But I was catching up on your blog and ARE YOU OKAY? It sounds like you’ve been having a rough time of it recently and I’m really sorry to hear that :( sending you big massive giant humongous hug !!!!! If you ever need to vent or anything I’m about !!!!
Also I forgot to respond to your response to my other ask and I was reading the tags — pls never feel pressure to leave a comment on my fics, I don’t expect it at all!!! It is just SUCH a joy getting to share little bits and discuss with you <3
— O
i'm like!!! i wouldn't say i'm GOOD now but i'm Gonna Be okay. tuesday was absolute garbage nose to tail, until the episode lmao, and i didn't realize how much it was still affecting me yesterday too until i had kind of a 'maybe there's a reason the shitty sports game you're watching is like, legit upsetting you' moment. but yknow, it'll pass, and things will even out.
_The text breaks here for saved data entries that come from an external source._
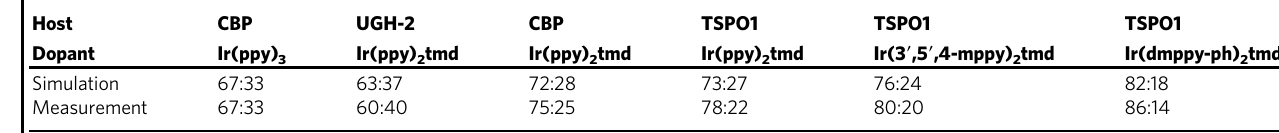
Fig. 4. The C 2 axis is toward the ancillary ligand ( dark blue arrows ) and the TDM vector ( red arrows ) is approximately along the direction from the iridium center to one of the pyridine rings. The alignment of iridium-pyridines determines the orientations of TDM for Ir(ppy) 2 tmd, Ir(3 ′ ,5 ′ ,4-mppy) 2 tmd, and Ir(dmppy-ph) 2 tmd. Figure 4 shows fi ve con fi gurations with dif- ferent rotation angles of the C 2 axis for the horizontal TDM and one con fi guration for the vertical TDM. Rotation of the C 2 axis from the vertical to the horizontal direction can result in the plane (substrate) with an arbitrary orientation of the ancillary ligand. In other words, horizontal EDO is possible no matter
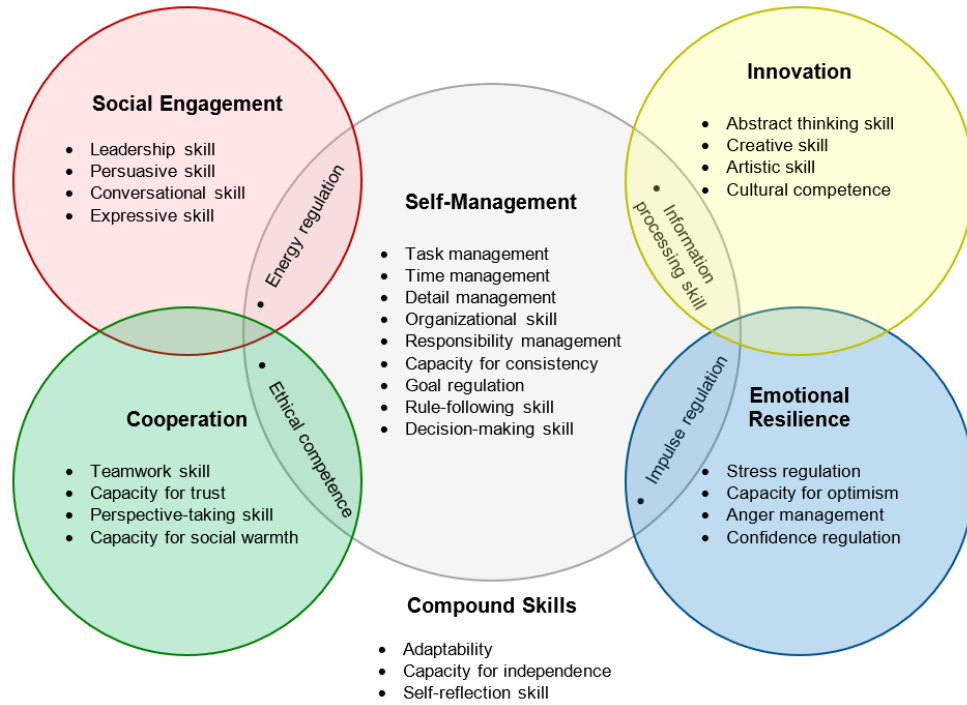
Figure 1. SEB skill domains and facets in the BESSI framework proposed by Soto et al. (2022).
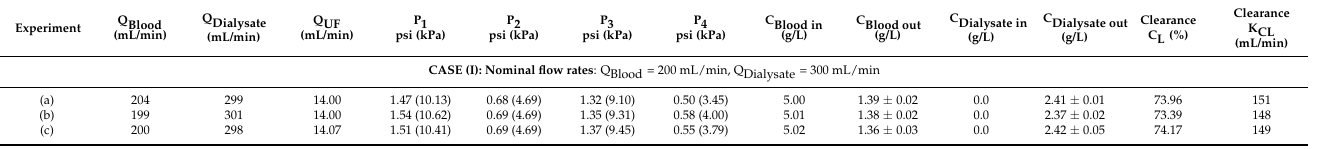
Table A1. Experimental data from the counter-current flow operating mode of haemofilter, for Cases I, II, III. Data listed include feed flow rates, external pressures, net ultrafiltration rate Q UF , urea concentration at the inlet and outlet of blood- and dialysate- side, urea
IT HELPS THAT AS I TYPE THIS MY TORONTO MAPLE LEAFS WENT UP 6-1 IN THEIR SECOND PLAYOFF GAME OF THE YEAR. whoof. okay. good. cool. i'm calm again. sorry for sports, this game is Happening A Lot.
anyways. ahem. it's been a bad week with some exceptions (went to an excellent mountain goats concert! did SURVIVE my finals!) and i keep getting stuck on how brutally unfair the whole. thing is, but bad weeks pass and yknow, i've had worse weeks and my survival rate for them so far is 100% which is encouraging.
and yeah of course re: commenting, it's something i WANT to do!! i enjoy leaving comments on things, particularly when i know the people who wrote them. it's hard to remember to find the time, or to find the time when i do remember, but i enjoy it and it's important to me!